Twelve years ago, at about this time, I was flying over Alton, New Hampshire, when I heard a strange radio conversation from the airport at Sanford in Maine between the office and a pilot taking off. The office told him to abort. The pilot replied that he was already off the ground. "Return," said the office. "All air traffic is grounded." I was heading "around the mountains" on that glorious early autumn day, so I landed at Moultonborough aiport for gasoline and to check out the situation. There I was told that "a 707" had crashed into a building in New York and all air traffic was indeed grounded. With great good luck, I did get permission to fly back to my home airport, during which flight I may have been the only pilot airborne in the United States, or anyhow the only one within radio distance.
The following year, I made the annual around-the-mountain flight. It was another gorgeous day, and when I surfed over the height-of-land at Kancamagus Pass, the parking lot was full of tourists taking photographs of my Piper Cub.
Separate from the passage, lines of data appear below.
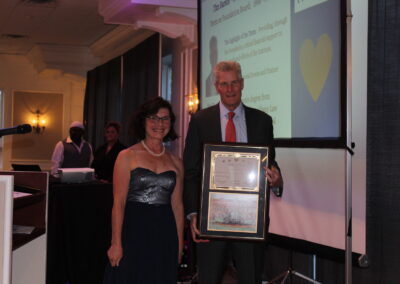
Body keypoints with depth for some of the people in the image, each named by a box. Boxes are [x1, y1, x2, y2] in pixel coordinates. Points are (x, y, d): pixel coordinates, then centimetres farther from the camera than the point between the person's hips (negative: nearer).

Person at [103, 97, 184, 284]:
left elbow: (177, 206, 11)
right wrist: (116, 243, -11)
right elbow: (118, 203, -6)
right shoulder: (127, 156, -2)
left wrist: (179, 244, 8)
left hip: (164, 234, 3)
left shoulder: (175, 163, 9)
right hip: (133, 231, -3)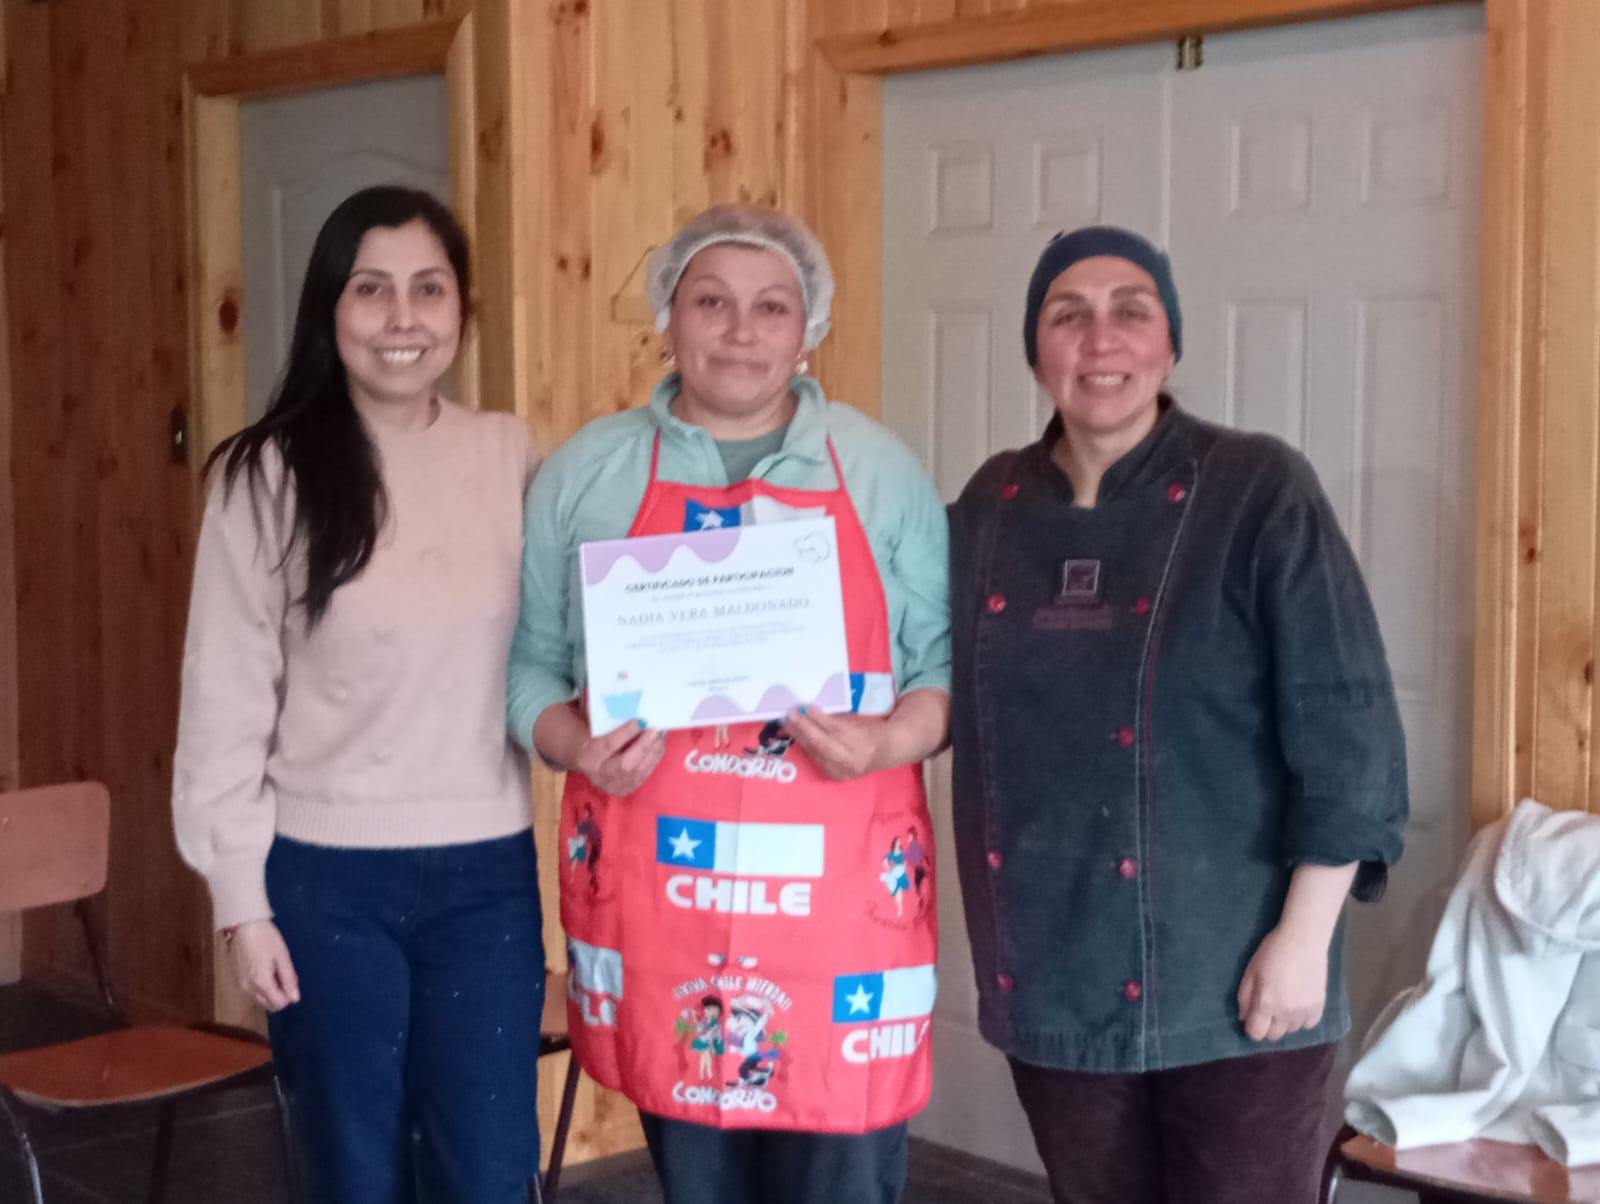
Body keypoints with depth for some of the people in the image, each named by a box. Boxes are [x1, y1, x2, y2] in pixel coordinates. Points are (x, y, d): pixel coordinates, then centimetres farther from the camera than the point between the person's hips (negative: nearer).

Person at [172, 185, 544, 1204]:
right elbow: (227, 698, -4)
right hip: (326, 877, -1)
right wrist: (241, 896, -4)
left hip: (486, 872, 2)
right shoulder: (268, 476, -6)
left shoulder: (511, 457, 0)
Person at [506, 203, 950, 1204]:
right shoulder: (585, 472, 8)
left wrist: (891, 738, -13)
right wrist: (574, 746, -10)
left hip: (840, 900, -1)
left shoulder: (883, 472, 7)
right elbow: (527, 662, 9)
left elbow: (948, 660, 6)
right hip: (657, 898, 1)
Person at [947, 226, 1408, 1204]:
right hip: (1054, 978, 4)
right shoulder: (990, 507, 5)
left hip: (1232, 985, -4)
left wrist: (1305, 935, -14)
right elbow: (933, 689, 17)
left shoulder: (1261, 492, -8)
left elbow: (1345, 728, -11)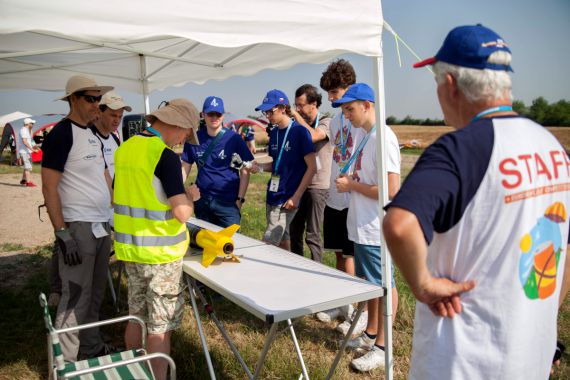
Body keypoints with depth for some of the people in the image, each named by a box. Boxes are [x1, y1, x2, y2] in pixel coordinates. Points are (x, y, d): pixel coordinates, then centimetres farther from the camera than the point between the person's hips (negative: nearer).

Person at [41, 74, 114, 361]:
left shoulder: (92, 135, 13)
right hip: (78, 228, -8)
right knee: (76, 298, -2)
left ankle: (93, 349, 31)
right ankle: (69, 363, 12)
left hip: (102, 225, 8)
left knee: (95, 294, 17)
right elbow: (49, 188, -15)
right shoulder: (62, 134, -11)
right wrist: (62, 233, -18)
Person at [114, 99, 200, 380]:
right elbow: (182, 212, -21)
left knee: (136, 316, 21)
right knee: (160, 325, 6)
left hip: (130, 247, 8)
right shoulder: (166, 156, -19)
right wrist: (189, 196, -1)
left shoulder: (126, 148, 5)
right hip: (160, 251, -7)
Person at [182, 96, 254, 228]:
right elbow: (185, 167, 7)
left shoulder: (234, 139, -7)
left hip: (228, 202, -3)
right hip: (202, 201, 4)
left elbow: (245, 171, -4)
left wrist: (240, 199, -9)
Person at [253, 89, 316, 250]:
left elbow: (312, 167, -12)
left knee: (268, 245, -8)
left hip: (286, 200, -7)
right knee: (282, 240, 15)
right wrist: (259, 166, -2)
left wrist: (296, 196, -15)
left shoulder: (299, 131, -11)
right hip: (272, 196, 7)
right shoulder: (274, 133, 9)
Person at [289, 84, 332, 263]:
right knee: (295, 231, 13)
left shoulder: (326, 122, -7)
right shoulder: (299, 125, 12)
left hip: (317, 186, -7)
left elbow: (313, 136, -28)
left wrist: (296, 114, -17)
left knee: (312, 235, -2)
For my part, I extended my right middle finger in the direction of Osama bin Laden.
I made the 9/11 pilgrimage every year thereafter, whenever the weather was favorable, which was about half the time. The last one was on September 11, 2011, just before I turned eighty. I then grounded myself in the interests of public safety. The Cub wouldn't do any damage to a New York skyscraper, but it could scare the daylights out of somebody on the ground, if an octogenarian lost control of it.